▶ Provided entries:
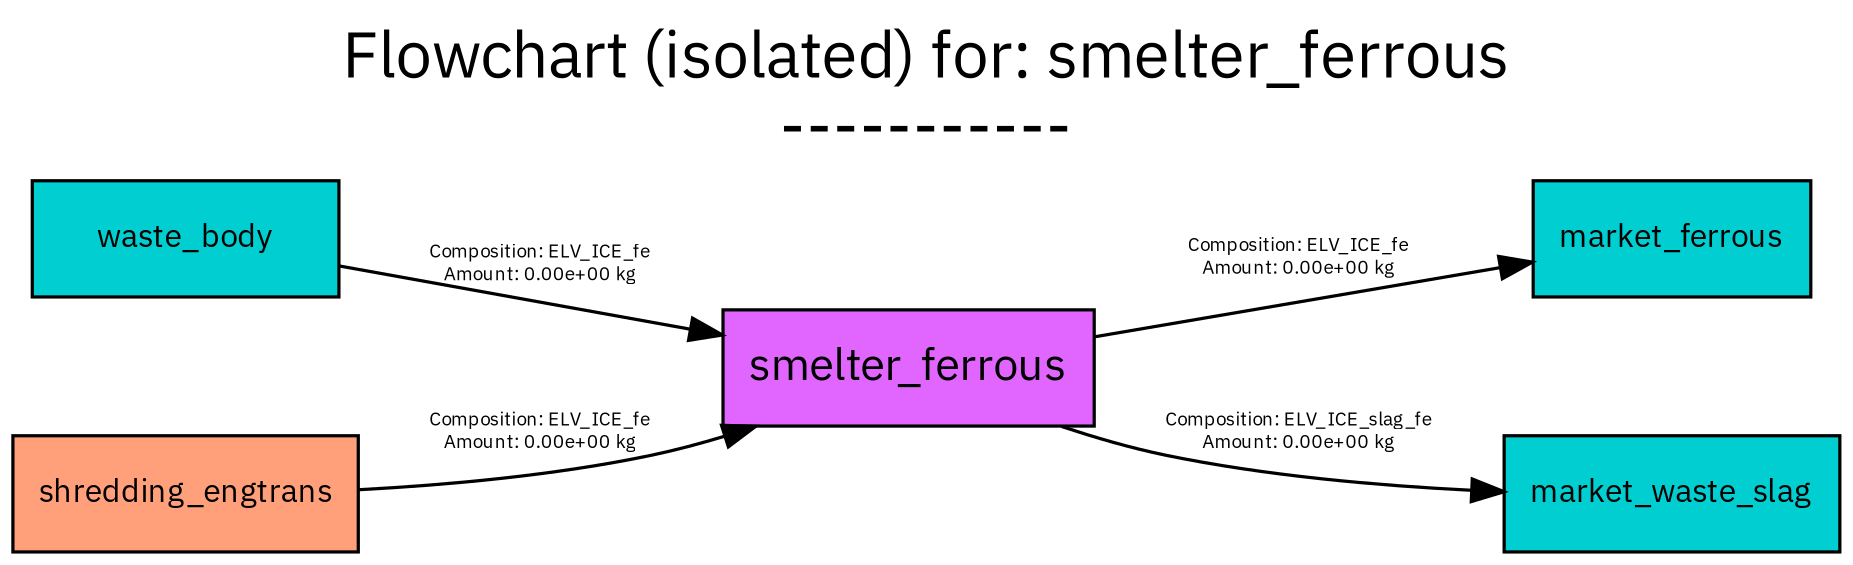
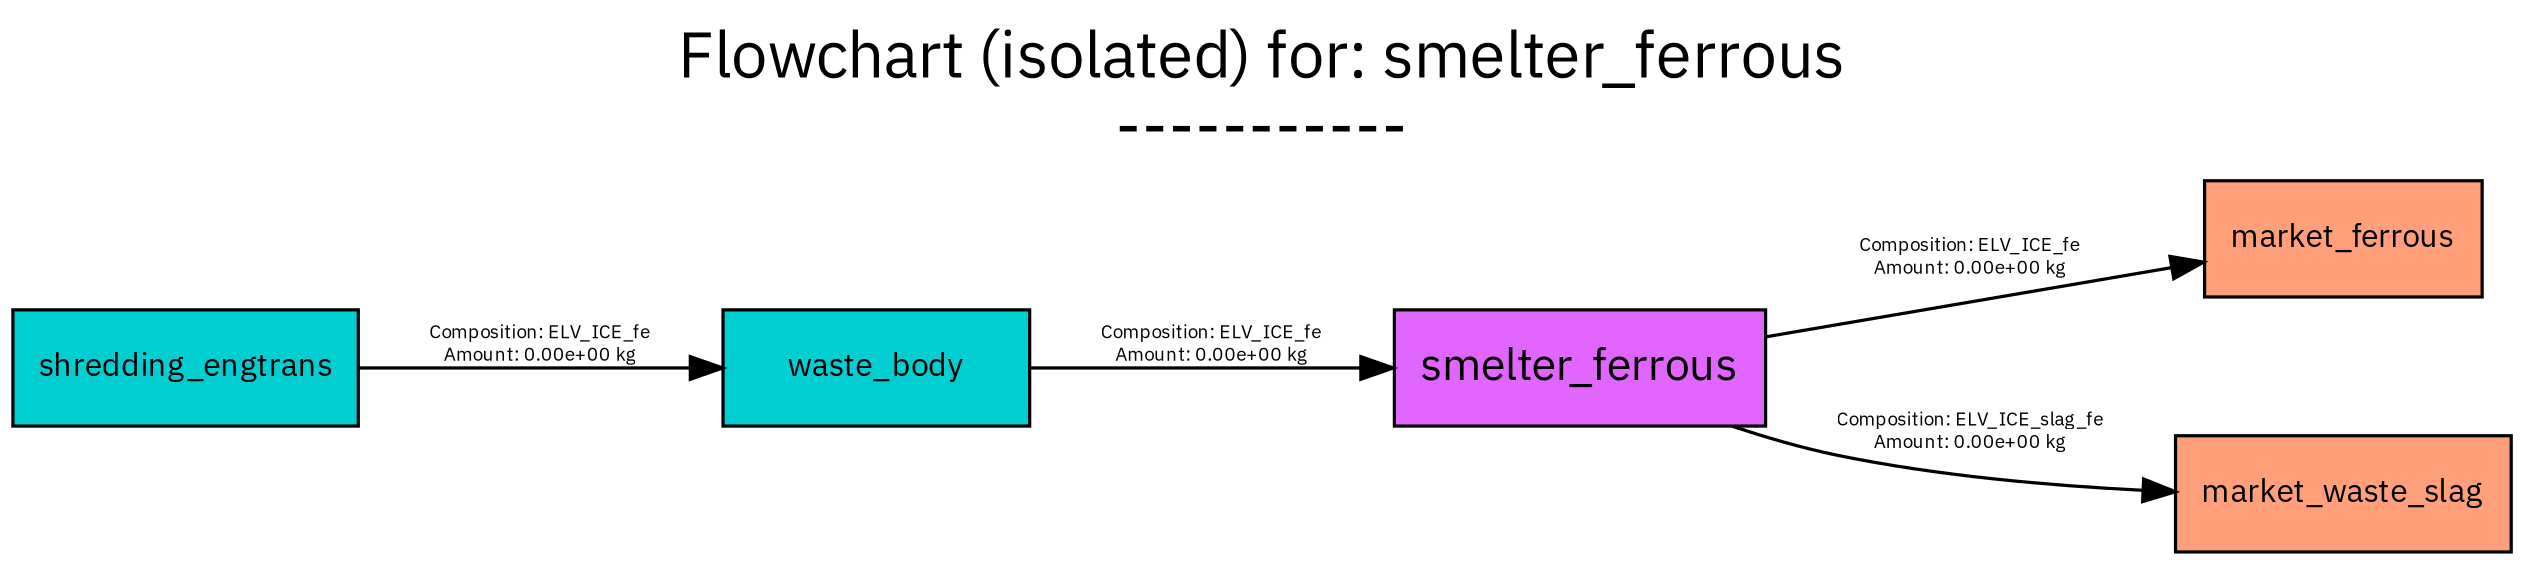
  digraph {
    font=Cabin
    fontname="IBM Plex Sans"
    fontsize=20
    label="Flowchart (isolated) for: smelter_ferrous\n-----------"
    labeljust=c
    labelloc=tc
    nodesep=0.6
    rankdir=LR
    ranksep=0.6
    node [fillcolor=lightsalmon1 fontname="IBM Plex Sans" fontsize=10 shape=box style=filled]
    edge [color=black fontname="IBM Plex Sans" fontsize=6]
    smelter_ferrous [fillcolor=mediumorchid1 fontsize=14 height=0.5 width=1.5556]
-   market_ferrous [fillcolor=darkturquoise height=0.5 width=1.125]
-   market_waste_slag [fillcolor=darkturquoise height=0.5 width=1.375]
+   market_ferrous [height=0.5 width=1.125]
+   market_waste_slag [height=0.5 width=1.375]
    n4 [fillcolor=darkturquoise height=0.5 label=waste_body width=1.3194]
-   shredding_engtrans [height=0.5 width=1.3889]
+   shredding_engtrans [fillcolor=darkturquoise height=0.5 width=1.3889]
    smelter_ferrous -> market_ferrous [label="Composition: ELV_ICE_fe\nAmount: 0.00e+00 kg"]
    smelter_ferrous -> market_waste_slag [label="Composition: ELV_ICE_slag_fe\nAmount: 0.00e+00 kg"]
    n4 -> smelter_ferrous [label="Composition: ELV_ICE_fe\nAmount: 0.00e+00 kg"]
-   shredding_engtrans -> smelter_ferrous [label="Composition: ELV_ICE_fe\nAmount: 0.00e+00 kg"]
+   shredding_engtrans -> n4 [label="Composition: ELV_ICE_fe\nAmount: 0.00e+00 kg"]
  }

▶ What is required: Copy out every line of the data above word for word, leaving out the pictures.

▶ Full response:
  digraph {
    font=Cabin
    fontname="IBM Plex Sans"
    fontsize=20
    label="Flowchart (isolated) for: smelter_ferrous\n-----------"
    labeljust=c
    labelloc=tc
    nodesep=0.6
    rankdir=LR
    ranksep=0.6
    node [fillcolor=lightsalmon1 fontname="IBM Plex Sans" fontsize=10 shape=box style=filled]
    edge [color=black fontname="IBM Plex Sans" fontsize=6]
    smelter_ferrous [fillcolor=mediumorchid1 fontsize=14 height=0.5 width=1.5556]
-   market_ferrous [fillcolor=darkturquoise height=0.5 width=1.125]
-   market_waste_slag [fillcolor=darkturquoise height=0.5 width=1.375]
+   market_ferrous [height=0.5 width=1.125]
+   market_waste_slag [height=0.5 width=1.375]
    n4 [fillcolor=darkturquoise height=0.5 label=waste_body width=1.3194]
-   shredding_engtrans [height=0.5 width=1.3889]
+   shredding_engtrans [fillcolor=darkturquoise height=0.5 width=1.3889]
    smelter_ferrous -> market_ferrous [label="Composition: ELV_ICE_fe\nAmount: 0.00e+00 kg"]
    smelter_ferrous -> market_waste_slag [label="Composition: ELV_ICE_slag_fe\nAmount: 0.00e+00 kg"]
    n4 -> smelter_ferrous [label="Composition: ELV_ICE_fe\nAmount: 0.00e+00 kg"]
-   shredding_engtrans -> smelter_ferrous [label="Composition: ELV_ICE_fe\nAmount: 0.00e+00 kg"]
+   shredding_engtrans -> n4 [label="Composition: ELV_ICE_fe\nAmount: 0.00e+00 kg"]
  }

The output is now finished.